I can really only speak for mab114, which is our molecule; I’m not very familiar with REGN-EB3, developed by Regeneron. For mAb114, the story begins with a patient cured during the Kikwit epidemic whose help I enlisted here at the INRB. I was convinced that the antibodies of healed people can offer protection, so we spoke to researchers at NAS [the US National Academies of Science, Engineering and Medicine]. I sent this cured patient to the US, to NAS, along with a young researcher who would work on his samples.

It is during all these studies, and with the collaboration of Swiss laboratories, that a monoclonal was isolated, with the capacity to cure monkeys infected by the Ebola virus. It is from there that we told ourselves that there is activity against Ebola contained in this blood. Studies were conducted in the laboratory and this is how this antibody has been purified and can now be given to patients.


You have advocated for the introduction of a second vaccine, the Johnson & Johnson MVA-BN. Where are we now on this?

Let's say that for the moment the MVA-BN is not yet used on our soil. We are studying the conditions under which this vaccine can be used and the communication strategy for the population. But it is a vaccine that has already been used in Guinea and is also being tested in Uganda. As far as our country is concerned, we will soon see how we can introduce it.

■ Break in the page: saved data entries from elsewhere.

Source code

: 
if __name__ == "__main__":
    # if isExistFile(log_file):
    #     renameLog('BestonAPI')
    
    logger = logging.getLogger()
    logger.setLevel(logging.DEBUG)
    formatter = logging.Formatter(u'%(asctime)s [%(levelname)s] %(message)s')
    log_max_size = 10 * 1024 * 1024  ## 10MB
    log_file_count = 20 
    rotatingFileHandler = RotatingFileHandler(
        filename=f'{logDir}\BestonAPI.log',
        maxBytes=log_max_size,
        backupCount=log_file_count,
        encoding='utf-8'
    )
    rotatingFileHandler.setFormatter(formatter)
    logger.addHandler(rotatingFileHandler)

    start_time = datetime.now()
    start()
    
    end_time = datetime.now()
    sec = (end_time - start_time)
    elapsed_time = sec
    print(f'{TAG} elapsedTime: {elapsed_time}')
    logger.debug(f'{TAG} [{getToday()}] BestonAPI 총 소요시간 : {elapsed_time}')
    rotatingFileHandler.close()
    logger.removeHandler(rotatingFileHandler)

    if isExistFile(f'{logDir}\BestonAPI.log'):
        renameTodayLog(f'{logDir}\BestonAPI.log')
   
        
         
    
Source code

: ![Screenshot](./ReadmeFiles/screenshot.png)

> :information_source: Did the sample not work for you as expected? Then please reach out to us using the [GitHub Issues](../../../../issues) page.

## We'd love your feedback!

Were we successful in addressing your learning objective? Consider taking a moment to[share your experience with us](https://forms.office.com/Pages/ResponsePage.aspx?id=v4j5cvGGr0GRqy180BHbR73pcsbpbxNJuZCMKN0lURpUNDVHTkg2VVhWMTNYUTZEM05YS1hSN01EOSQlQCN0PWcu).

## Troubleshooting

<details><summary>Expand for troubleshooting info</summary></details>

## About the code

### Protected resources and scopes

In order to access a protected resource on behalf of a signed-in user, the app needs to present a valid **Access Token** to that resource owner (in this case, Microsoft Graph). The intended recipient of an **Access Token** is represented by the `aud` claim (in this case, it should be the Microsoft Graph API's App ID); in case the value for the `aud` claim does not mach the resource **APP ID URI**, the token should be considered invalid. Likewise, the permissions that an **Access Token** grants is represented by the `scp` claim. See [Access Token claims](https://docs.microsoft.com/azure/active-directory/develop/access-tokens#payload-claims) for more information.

The Japanese government recently decided to grant you, together with Dr Francis Gervase Omaswa, the Hideyo Noguchi Prize, in recognition of your efforts in fighting Ebola. What does this mean to you?

The Noguchi Prize I am receiving is, in a way, the crowning glory of my career. I think it's timely and I feel a lot of pride.

This article was originally produced by SciDev.Net’s Sub-Saharan Africa French edition.